A denúncia contra a ex-primeira-dama Michelle Bolsonaro por racismo religioso durante a campanha presidencial no ano passado foi arquivada pelo Ministério Público Federal.
Em agosto de 2022, ela compartilhou nas redes sociais um vídeo do atual presidente Lula (PT) em um ritual do candomblé e afirmou que o então candidato havia “entregue a alma para vencer a eleição”. À época, diversas lideranças religiosas repudiaram o comentário e o classificaram como um episódio de racismo religioso.

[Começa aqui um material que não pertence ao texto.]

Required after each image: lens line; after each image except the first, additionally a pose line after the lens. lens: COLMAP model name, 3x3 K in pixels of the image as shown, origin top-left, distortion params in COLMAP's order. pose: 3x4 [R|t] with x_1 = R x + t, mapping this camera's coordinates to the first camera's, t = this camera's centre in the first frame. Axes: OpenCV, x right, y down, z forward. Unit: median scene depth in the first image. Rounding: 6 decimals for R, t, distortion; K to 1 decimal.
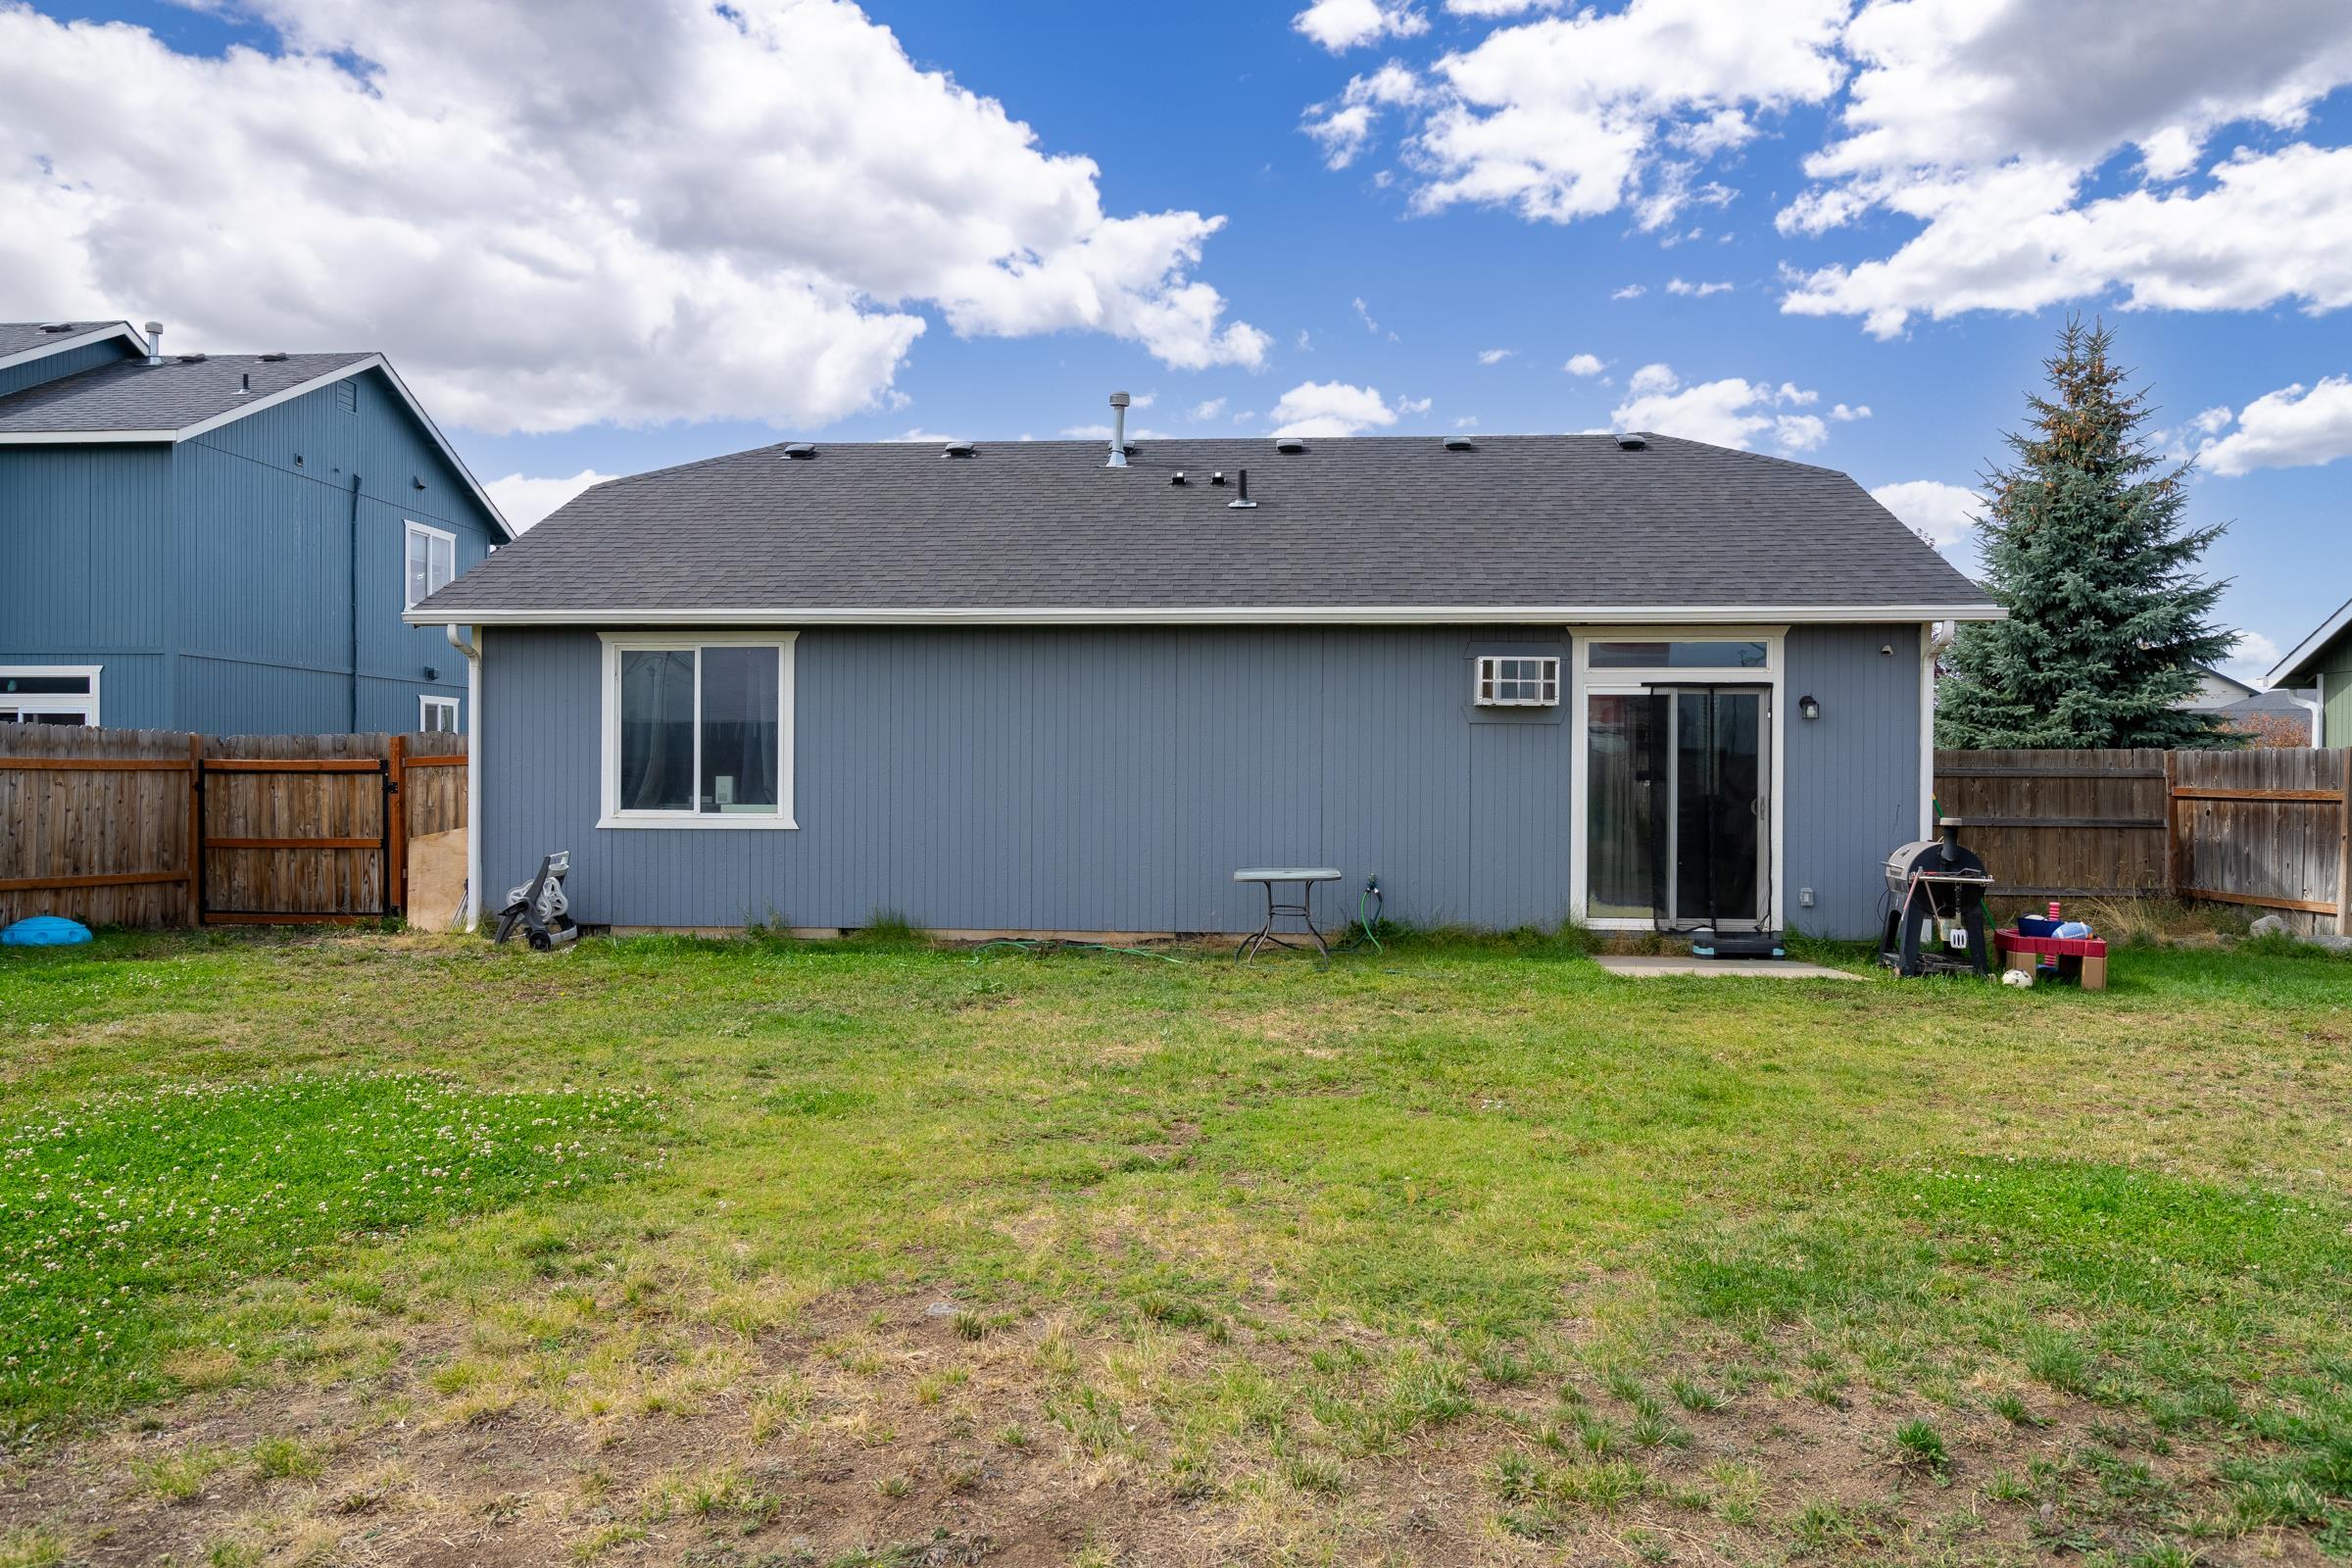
lens RADIAL K [[1587.2, 0, 1174.9], [0, 1587.2, 779.4], [0, 0, 1]] dist [0.002286, 0.000694]
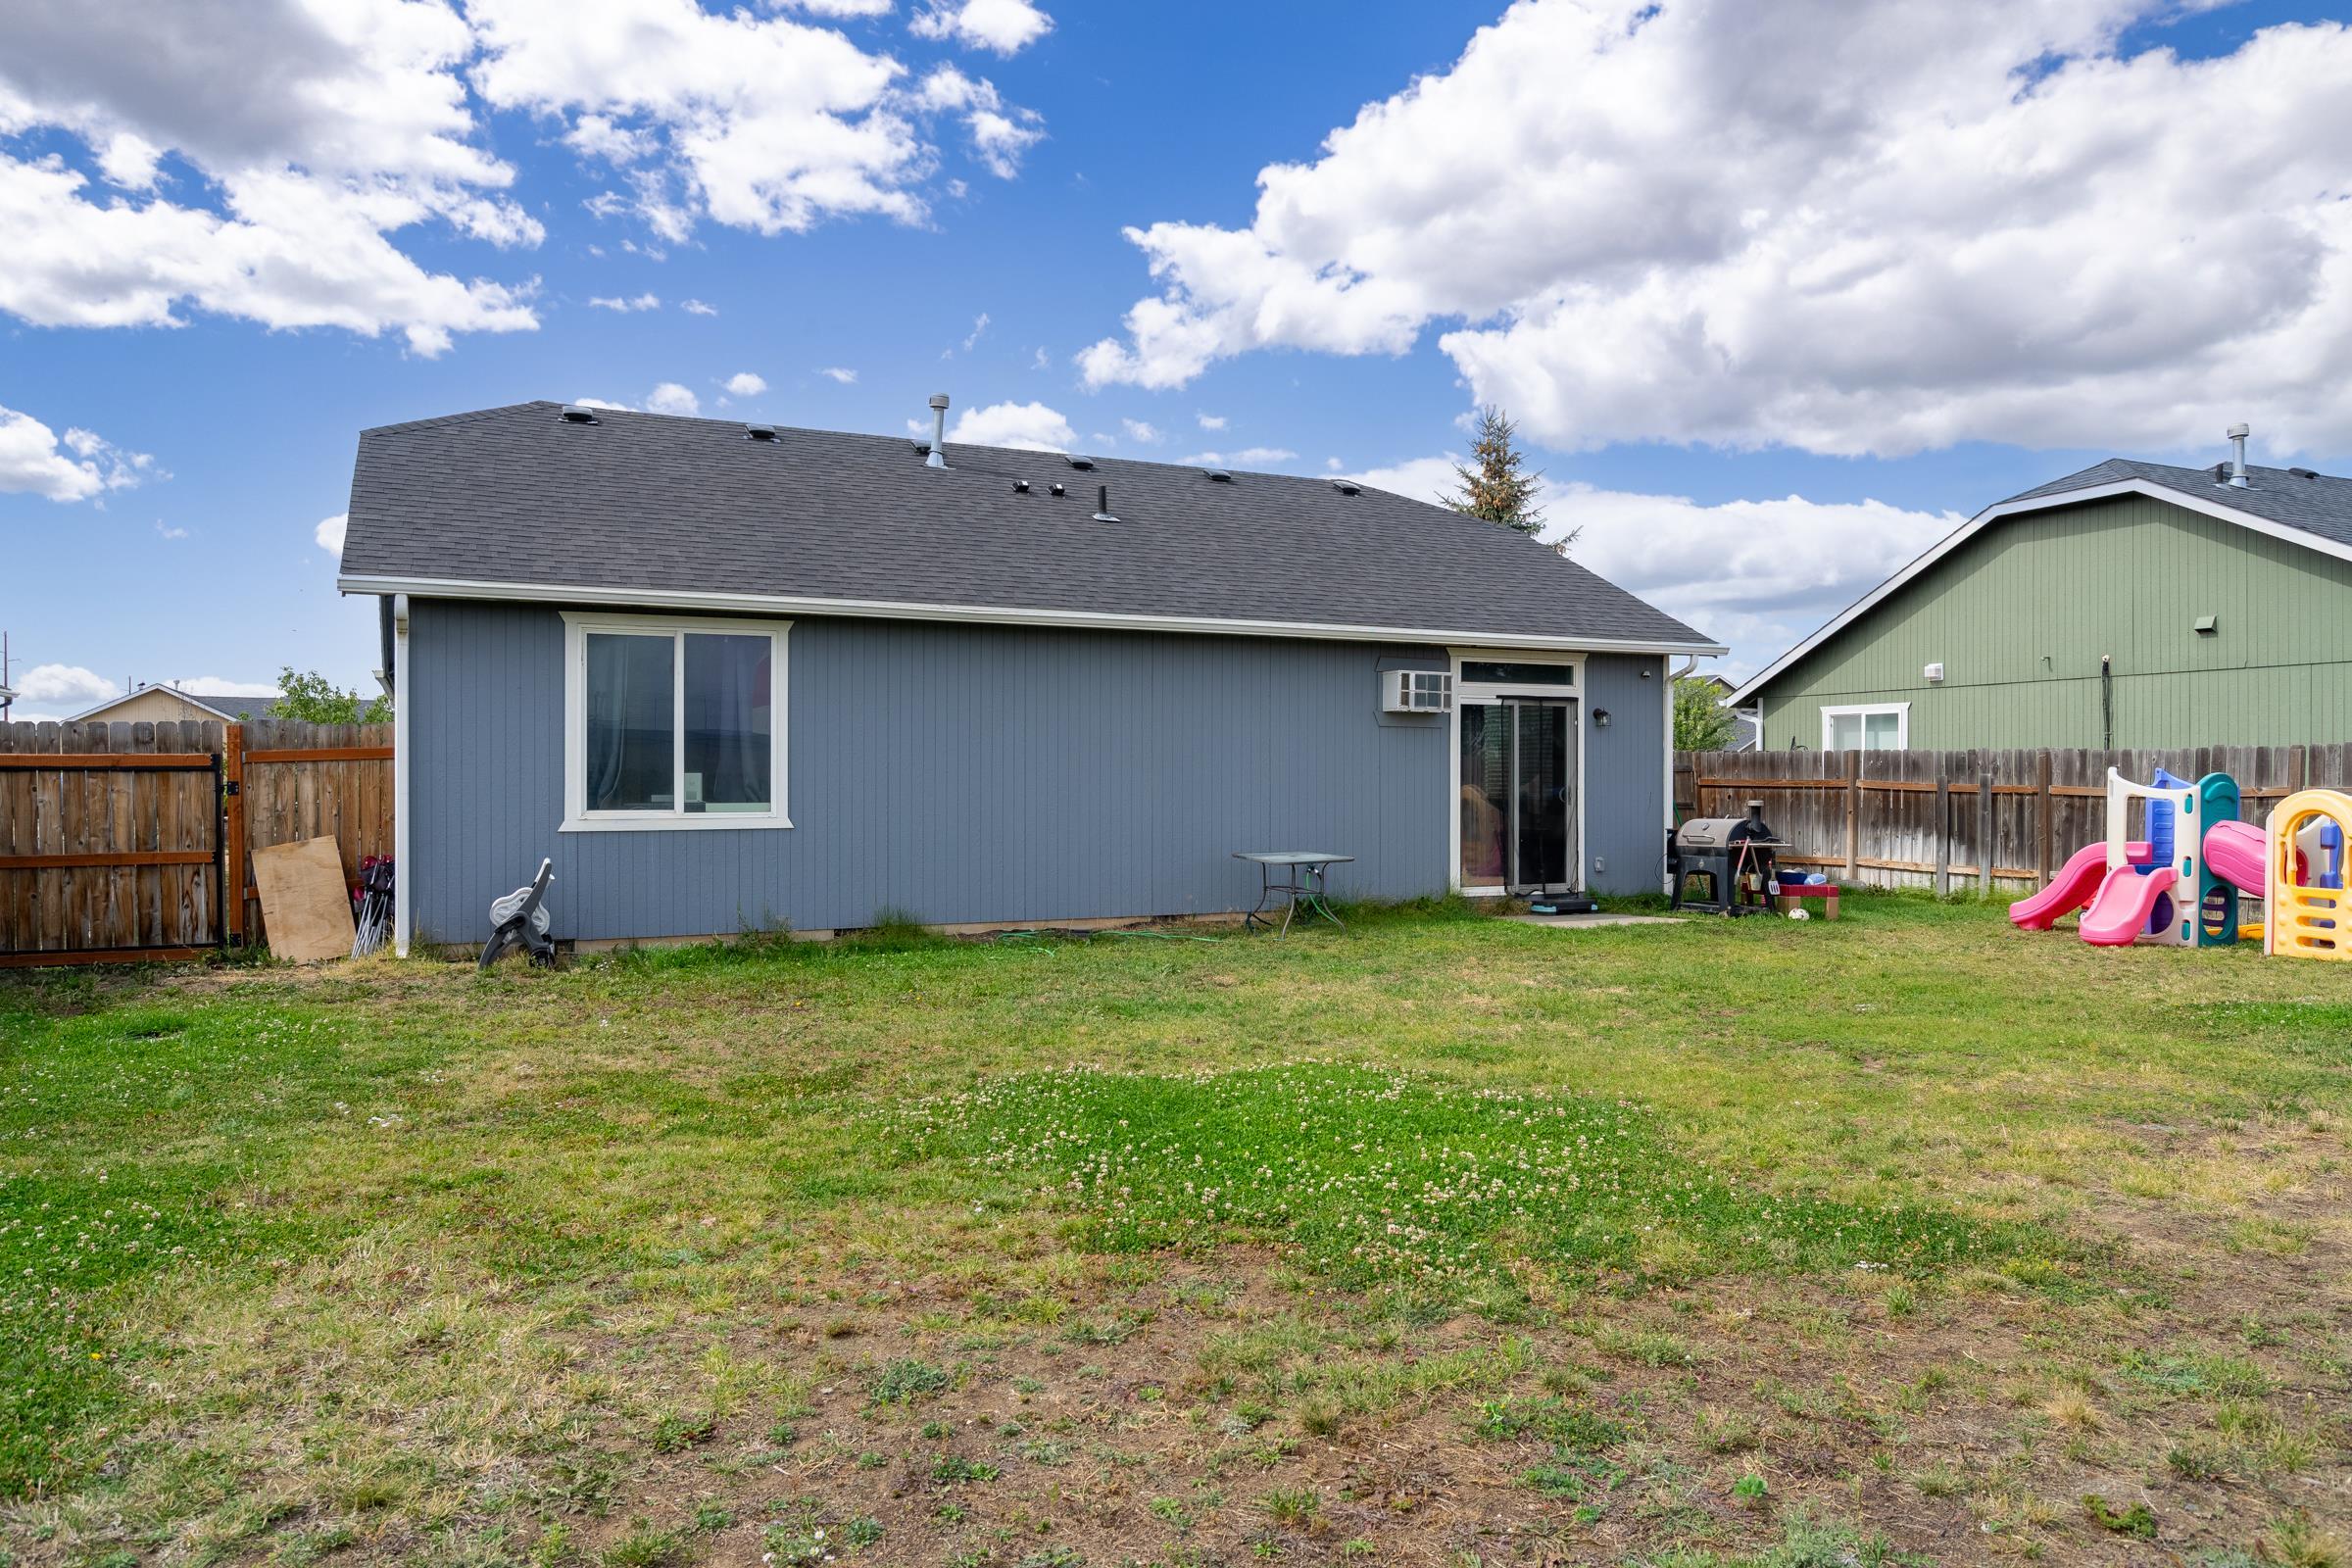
lens RADIAL K [[1587.2, 0, 1172.3], [0, 1587.2, 785.3], [0, 0, 1]] dist [0.002286, 0.000694]
pose [[0.862408, -0.006417, 0.506174, -0.520583], [0.004262, 0.999976, 0.005415, 0.001420], [-0.506197, -0.002512, 0.862414, 0.060369]]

“Lula já entregou sua alma para vencer essa eleição. Não lutamos contra a carne nem o sangue, mas contra os principados e potestades das trevas. O cristão tem que ter a coragem de falar de política hoje, para não ser proibido de falar de Jesus amanhã”, dizia a legenda. O post foi inicialmente publicado pela vereadora Sonaira Fernandes.
Em conjunto ao comentário da então vereadora, Michelle escreveu “Isso pode, né? Eu falar de Deus, não”.
O procurador Frederico de Carvalho Paiva, quem assinou o documento, afirmou que o que a ex-primeira-dama de fato comentou não era considerado um ataque à religião africana, mas, sim, apenas um “reclame quanto a uma possível intolerância sofrida pela sua crença”. Dessa forma, a fala pode ser considerada liberdade de expressão.
“Por tudo isso, a postura da investigada, apesar de ter conotação preconceituosa, intolerante, pedante e prepotente, encontra guarida na liberdade de expressão religiosa e, em tal dimensão, não preenche o âmbito proibitivo da norma penal incriminadora”, continua Paiva.
A retirada da denúncia contra Michelle Bolsonaro acontece na mesma semana em que começa o encontro regional voltado para as religiões de matriz africanas. O “Abre Caminhos” é uma iniciativa da ministra da Igualdade Racial, Anielle Franco, para ouvir lideranças e comunidades de tais crenças com o intuito de elaborar políticas voltadas ao enfrentamento do racismo religioso que os acomete.
A intolerância religiosa é um conjunto de ideologias e possíveis violências verbais e físicas contra crenças, rituais e práticas religiosas consideradas não hegemônicas, ou seja, que fogem das crenças comuns no Brasil – o cristianismo. Em um levantamento publicado em janeiro deste ano, foi indicado o crescimento deste fenômeno no Brasil.
O Centro de Articulação de Populações Marginalizadas e o Observatório das Liberdades Religiosas com apoio da Representação da Unesco (Organização das Nações Unidas para a Educação, a Ciência e Cultura) produziram o 2º Relatório sobre Intolerância Religiosa: Brasil, América Latina e Caribe. Em 2021, por exemplo, os dados são de que pelo menos 244 casos de preconceito religioso notificados foram contra religiões de matriz africana, como o candomblé.